[Record extracts]:
------------
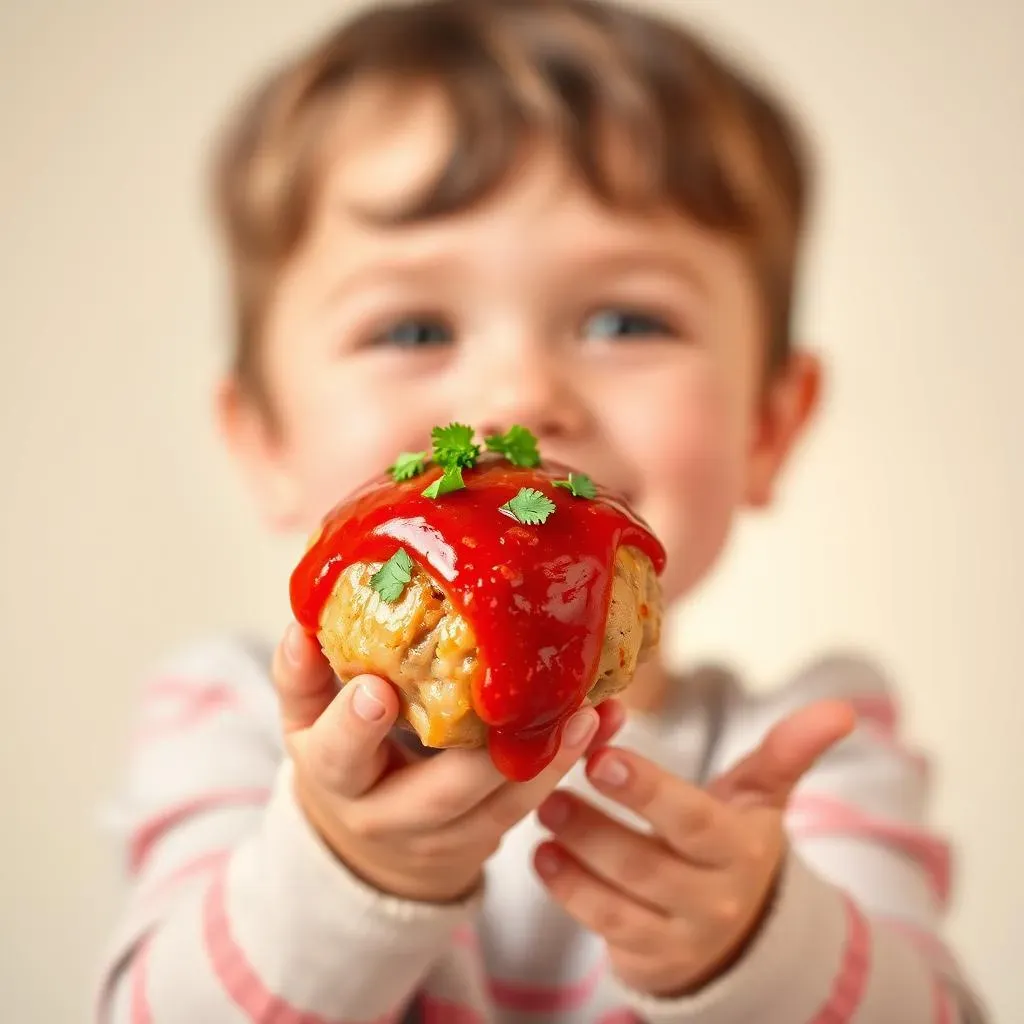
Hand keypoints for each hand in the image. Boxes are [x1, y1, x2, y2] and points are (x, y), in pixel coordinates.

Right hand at [273, 622, 622, 902]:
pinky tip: (603, 724)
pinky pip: (532, 804)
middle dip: (481, 758)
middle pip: (437, 795)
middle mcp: (388, 815)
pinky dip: (568, 763)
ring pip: (502, 806)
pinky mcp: (488, 836)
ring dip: (550, 760)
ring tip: (589, 712)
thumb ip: (303, 673)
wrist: (367, 844)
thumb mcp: (307, 720)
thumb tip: (302, 617)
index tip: (376, 691)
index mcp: (334, 774)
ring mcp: (445, 835)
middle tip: (515, 708)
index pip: (335, 753)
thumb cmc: (342, 757)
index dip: (354, 726)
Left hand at [534, 701, 855, 995]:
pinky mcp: (650, 961)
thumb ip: (788, 752)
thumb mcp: (760, 798)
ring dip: (575, 856)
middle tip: (553, 787)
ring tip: (544, 814)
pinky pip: (605, 930)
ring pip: (619, 900)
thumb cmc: (735, 841)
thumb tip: (841, 709)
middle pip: (648, 864)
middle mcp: (715, 898)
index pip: (692, 820)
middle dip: (596, 825)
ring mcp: (681, 937)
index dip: (648, 791)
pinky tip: (542, 858)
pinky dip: (569, 894)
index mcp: (741, 848)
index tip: (602, 756)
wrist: (741, 931)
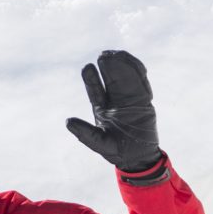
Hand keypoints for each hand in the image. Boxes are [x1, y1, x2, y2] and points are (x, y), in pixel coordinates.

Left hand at [64, 50, 161, 172]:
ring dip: (124, 65)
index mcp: (101, 108)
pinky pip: (142, 83)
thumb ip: (86, 134)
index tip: (88, 67)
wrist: (139, 158)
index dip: (91, 78)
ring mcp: (130, 98)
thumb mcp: (100, 144)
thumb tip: (68, 122)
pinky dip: (139, 74)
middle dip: (108, 66)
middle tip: (104, 55)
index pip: (95, 89)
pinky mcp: (144, 100)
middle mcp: (114, 100)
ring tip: (119, 55)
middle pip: (111, 78)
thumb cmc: (117, 152)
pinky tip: (136, 67)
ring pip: (126, 77)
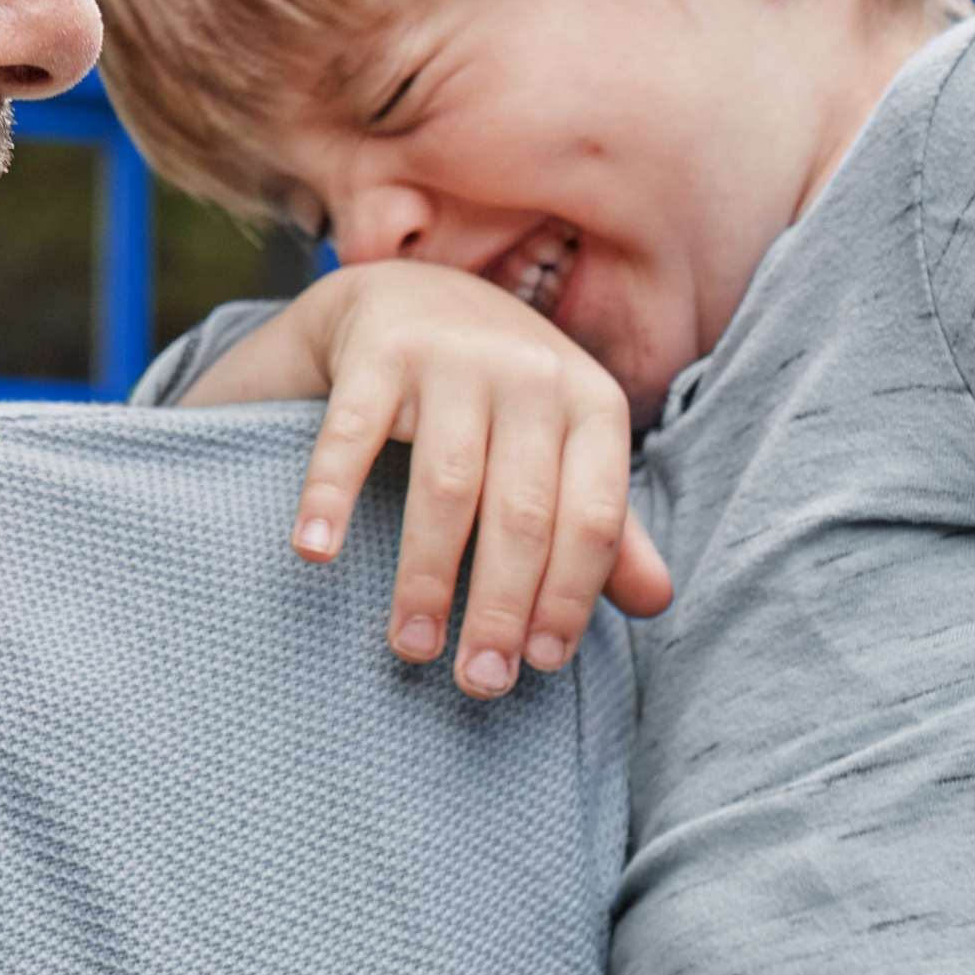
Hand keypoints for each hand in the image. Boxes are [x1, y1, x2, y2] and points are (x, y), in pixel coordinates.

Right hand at [284, 261, 672, 697]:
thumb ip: (606, 527)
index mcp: (591, 403)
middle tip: (478, 682)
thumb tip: (658, 603)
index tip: (539, 667)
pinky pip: (352, 434)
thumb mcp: (566, 449)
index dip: (570, 598)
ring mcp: (454, 353)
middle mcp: (531, 372)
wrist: (416, 293)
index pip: (594, 517)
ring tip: (411, 647)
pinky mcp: (379, 346)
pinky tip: (315, 556)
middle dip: (501, 607)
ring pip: (446, 485)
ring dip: (427, 576)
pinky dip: (329, 496)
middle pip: (523, 512)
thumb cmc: (503, 399)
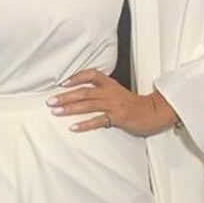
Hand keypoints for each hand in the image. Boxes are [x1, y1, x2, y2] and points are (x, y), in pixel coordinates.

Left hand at [47, 69, 177, 135]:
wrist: (152, 112)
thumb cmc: (132, 104)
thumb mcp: (116, 92)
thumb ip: (100, 90)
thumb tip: (80, 93)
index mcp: (109, 84)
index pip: (91, 75)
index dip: (76, 77)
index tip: (63, 83)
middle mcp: (110, 92)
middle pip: (84, 92)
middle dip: (65, 96)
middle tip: (51, 101)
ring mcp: (113, 105)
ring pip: (88, 105)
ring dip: (70, 109)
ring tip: (56, 112)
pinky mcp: (117, 117)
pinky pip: (98, 120)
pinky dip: (84, 124)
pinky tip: (73, 127)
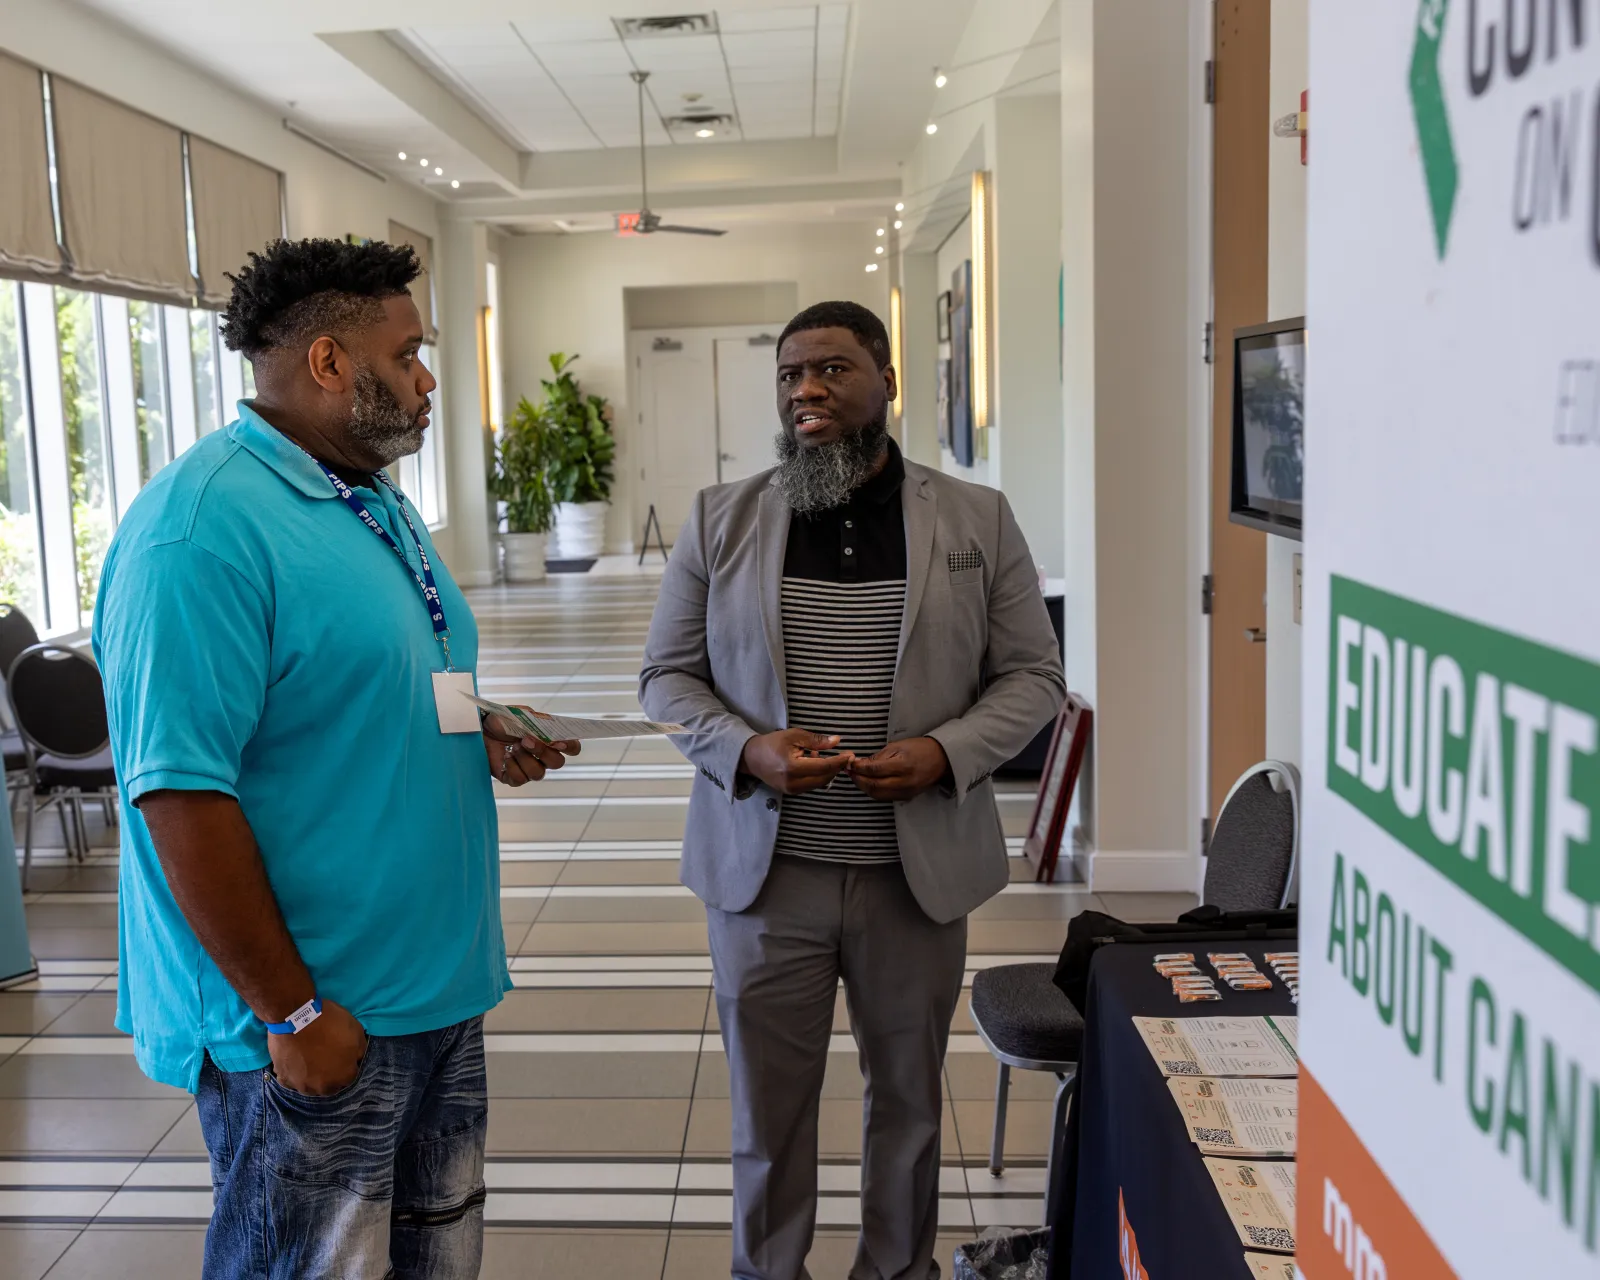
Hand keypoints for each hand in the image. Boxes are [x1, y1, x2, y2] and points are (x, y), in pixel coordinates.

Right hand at [267, 999, 367, 1095]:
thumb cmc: (329, 1022)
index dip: (346, 1065)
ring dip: (311, 1077)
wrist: (296, 1017)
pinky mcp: (284, 1080)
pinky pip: (291, 1081)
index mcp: (343, 1076)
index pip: (349, 1077)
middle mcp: (323, 1087)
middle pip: (329, 1085)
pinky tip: (294, 1061)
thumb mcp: (356, 1030)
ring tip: (309, 1060)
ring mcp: (302, 1085)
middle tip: (325, 1057)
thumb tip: (356, 1059)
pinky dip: (293, 1073)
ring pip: (310, 1086)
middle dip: (330, 1075)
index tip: (341, 1055)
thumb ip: (359, 1050)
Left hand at [482, 710, 580, 785]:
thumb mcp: (522, 714)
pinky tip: (505, 757)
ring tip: (513, 747)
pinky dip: (512, 767)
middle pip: (557, 763)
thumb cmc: (504, 721)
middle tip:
------------
[What you are asked to do]:
Output nothing but the lines from the one containing "ring tip: (513, 747)" through the last line of the data, exactly as they stand.

[Output below]:
ring tip: (513, 747)
pinky dip: (512, 767)
middle pip: (557, 763)
thumb cmc: (504, 721)
middle tip:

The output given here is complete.